▶ [PASSAGE]:
******************************
FIG. 1 illustrates an example of a downhole system 100 that includes a bottom hole assembly 105. As illustrated, a bottom hole assembly 105 may be disposed in wellbore 110. After completion of wellbore 110, it may be desirable to extend outwards from wellbore 110. In other words, it may be desired to sidetrack wellbore 110 by creation of a second wellbore that extends from wellbore 110. There may be numerous reasons why an operator may want to do so, such as, discovering a nearby area of interest and/or dwindling production. Bottom hole assembly 105 may be utilized, in conjunction with a pH-modifying fluid, to create an exit window 115, wherein exit window 115 may be a hole or opening along the side of wellbore 110. Without limitation, the length of exit window 115 may be from about 3 feet (91.44 cm) to about 40 feet (12.192 m). In examples, the length of exit window 115 may be about the same as the length of a whipstock (described below). Without limitation, the exit window diameter (or width) of exit window 115 may be from about 2.5 inches (6.35 cm) to about 18 inches (45.72 cm). In examples, exit window 115 may be in the shape of a tear drop. In alternate examples, exit window 115 may be in the shape of an upside down tear drop. As a milling assembly (not illustrated) travel along the face of a whipstock, the length and/or width of the shape of exit window 115 may vary. Concerning the present disclosure, exit window 115 may be formed in a varying shape when compared to using a milling assembly. Further drilling operations through exit window 115 may be desired, and subsequent drilling equipment may be implemented to explore a nearby formation 120, for example, by creation of a secondary wellbore that extends from wellbore 110 through exit window 115.

With continued reference to FIG. 1, wellbore 110 extends from a wellhead 125 at a surface 130 downward into the Earth into one or more formations 120. A portion of wellbore 110 extending from wellhead 125 to formation 120 is lined with lengths of tubing, called oilfield tubular 135. Oilfield tubular 135 may be in the form of an intermediate casing, a production casing, a liner, coiled tubing, or other suitable conduit, as will be appreciated by those of ordinary skill in the art. In some examples, oilfield tubular 135 may be any suitable casing string. While not illustrated, additional conduits may also be installed in wellbore 110 as desired for a particular application. In examples, oilfield tubular 135 may be cemented to the walls of wellbore 110.
******************************
▶ [DATASET EXCERPTS]:

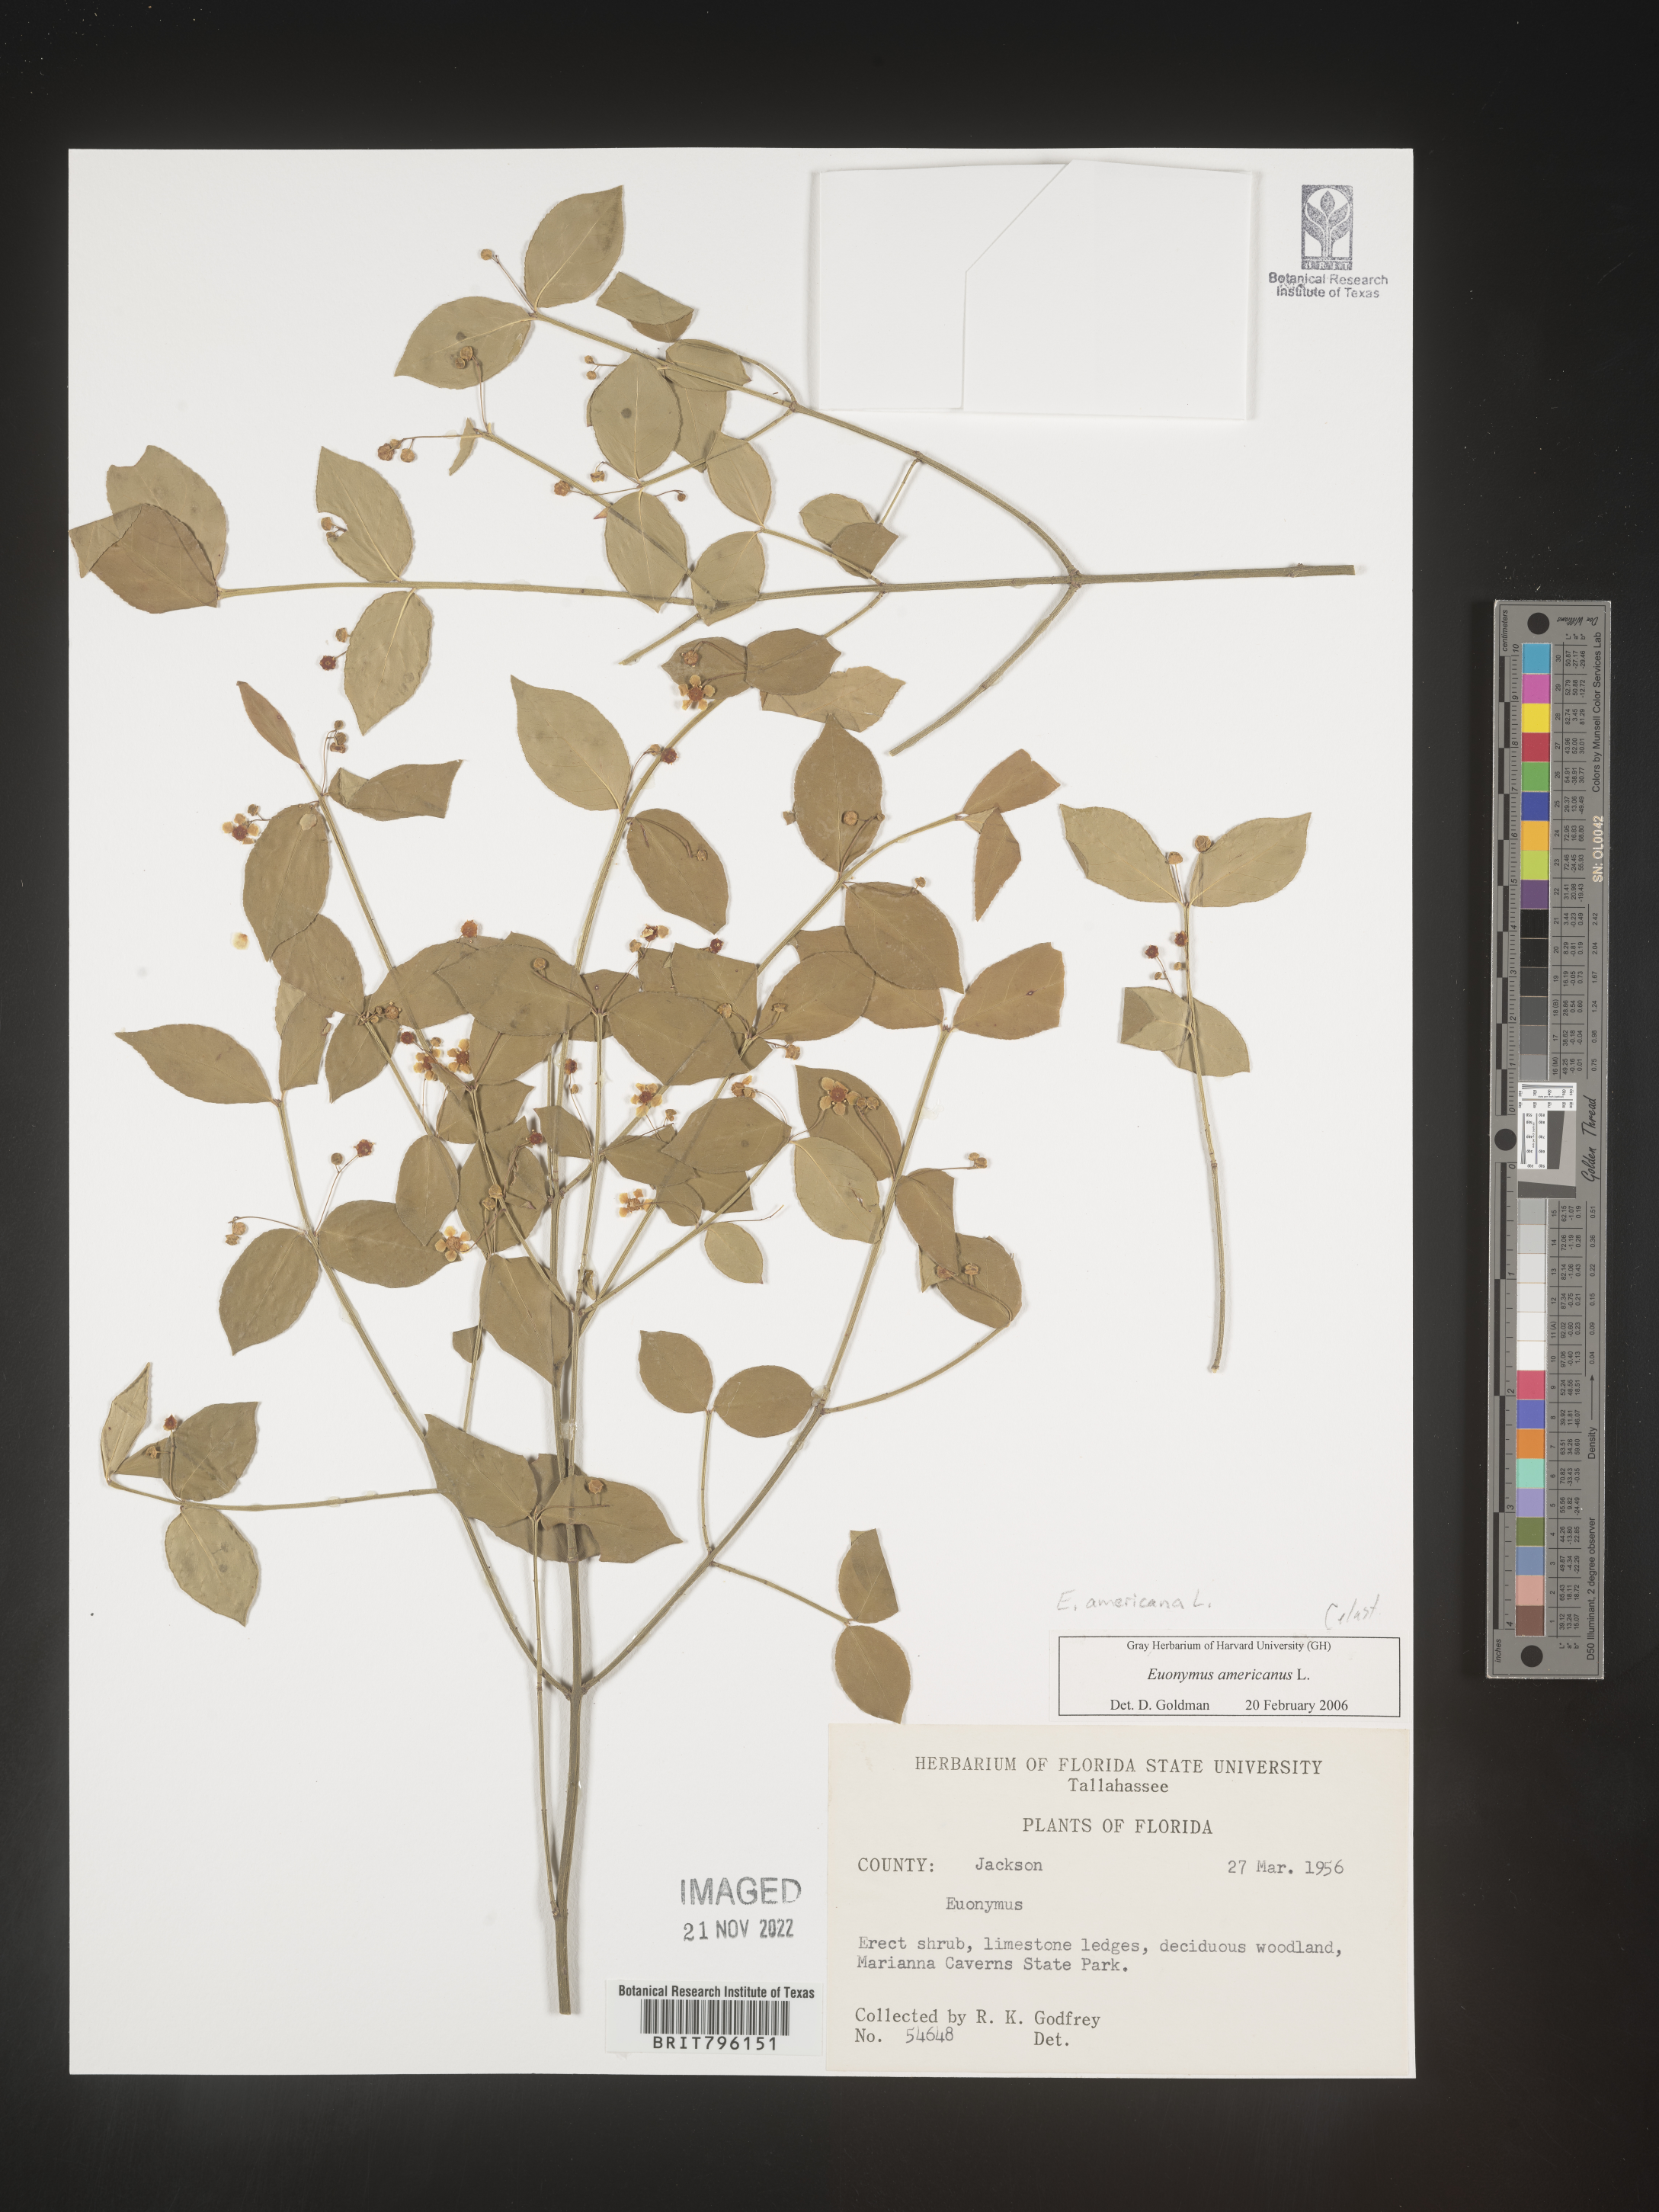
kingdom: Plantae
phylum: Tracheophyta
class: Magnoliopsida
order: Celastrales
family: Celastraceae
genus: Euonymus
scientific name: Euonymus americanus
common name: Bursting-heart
******************************
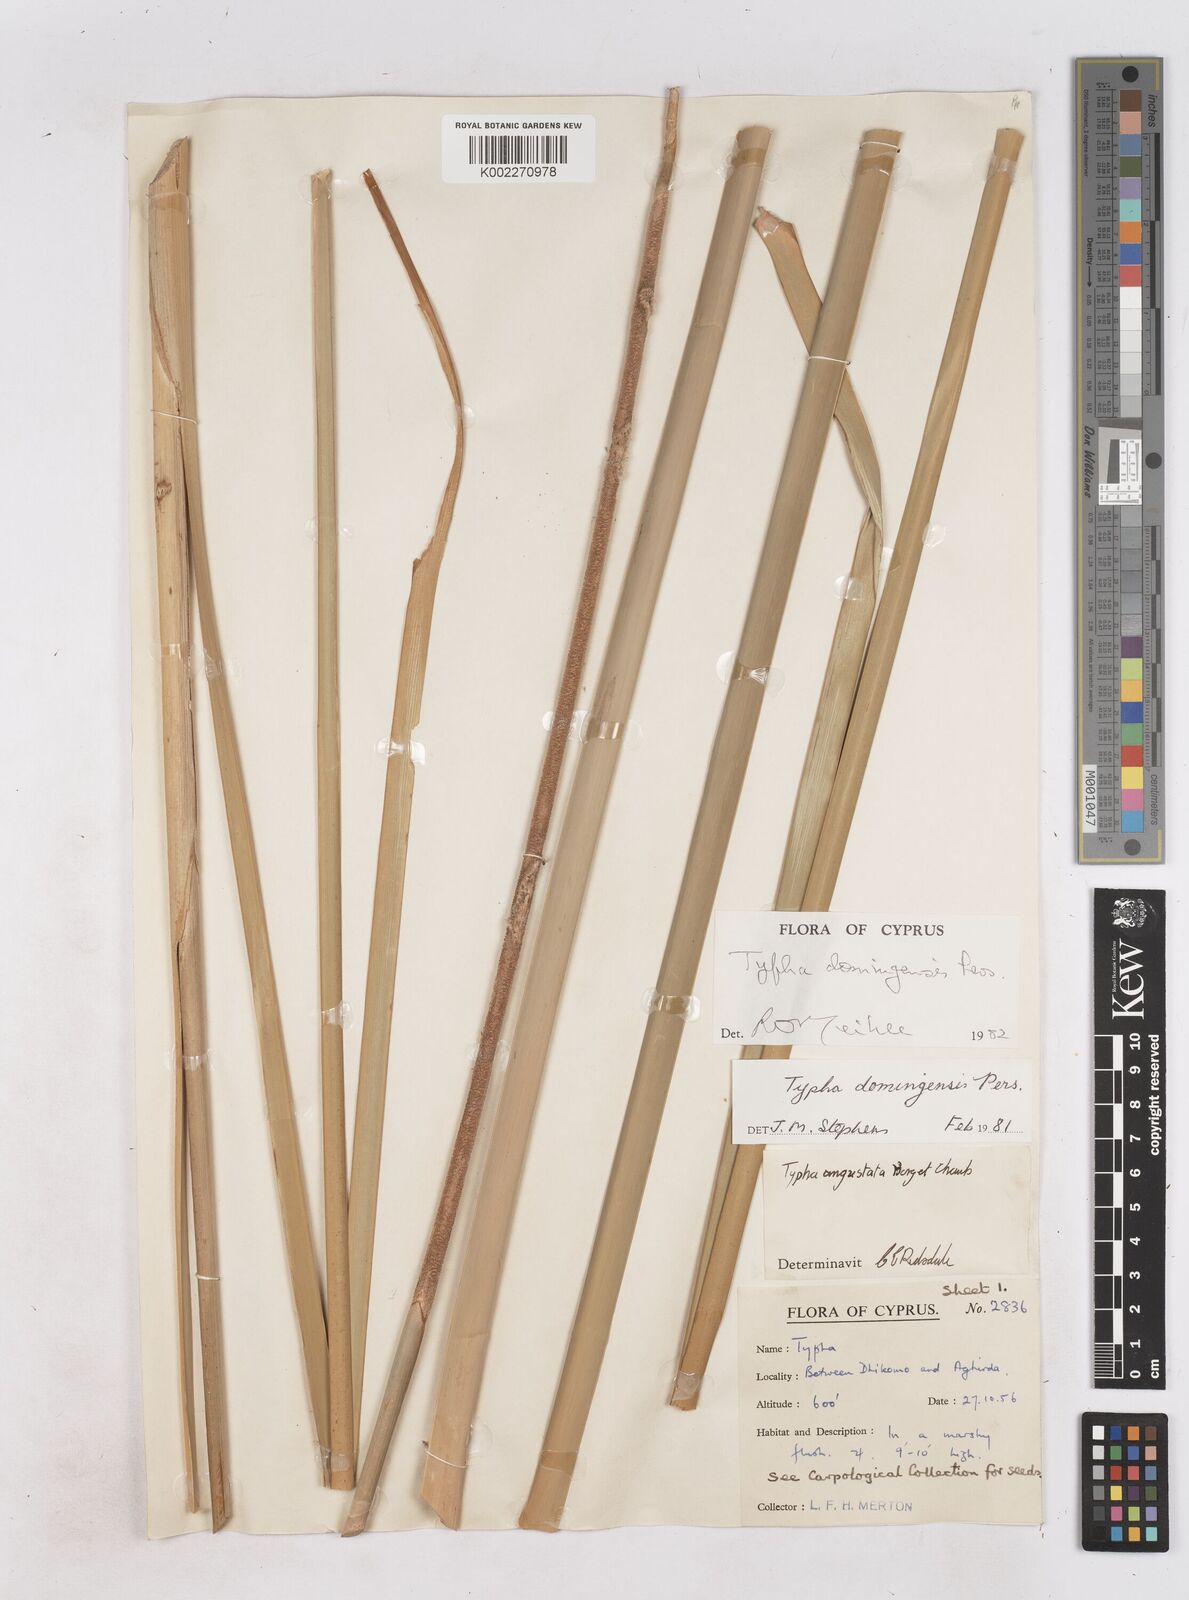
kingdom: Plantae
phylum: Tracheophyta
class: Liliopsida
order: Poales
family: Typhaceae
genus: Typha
******************************
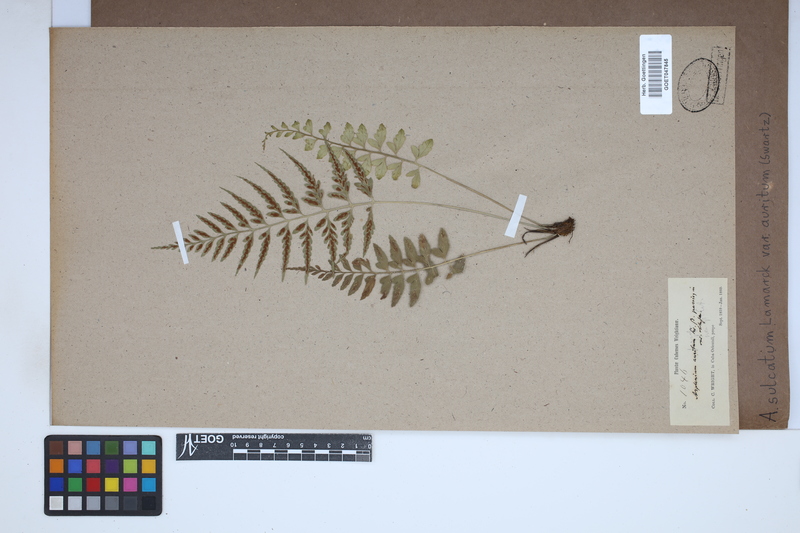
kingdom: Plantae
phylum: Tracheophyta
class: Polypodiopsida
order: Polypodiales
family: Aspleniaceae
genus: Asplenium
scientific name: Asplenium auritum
******************************
▶ [WHAT YOU NEED TO DO]:
a – Set down, word for word, the part of the wellbore passage that opens with the words containing "With continued reference" and closes with "walls of wellbore 110.".
b – According to the wellbore passage, what range is given for the length of exit window 115?

▶ [SOLUTIONS TO THE TASKS]:
a –
With continued reference to FIG. 1, wellbore 110 extends from a wellhead 125 at a surface 130 downward into the Earth into one or more formations 120. A portion of wellbore 110 extending from wellhead 125 to formation 120 is lined with lengths of tubing, called oilfield tubular 135. Oilfield tubular 135 may be in the form of an intermediate casing, a production casing, a liner, coiled tubing, or other suitable conduit, as will be appreciated by those of ordinary skill in the art. In some examples, oilfield tubular 135 may be any suitable casing string. While not illustrated, additional conduits may also be installed in wellbore 110 as desired for a particular application. In examples, oilfield tubular 135 may be cemented to the walls of wellbore 110.

b – From about 3 feet (91.44 cm) to about 40 feet (12.192 m).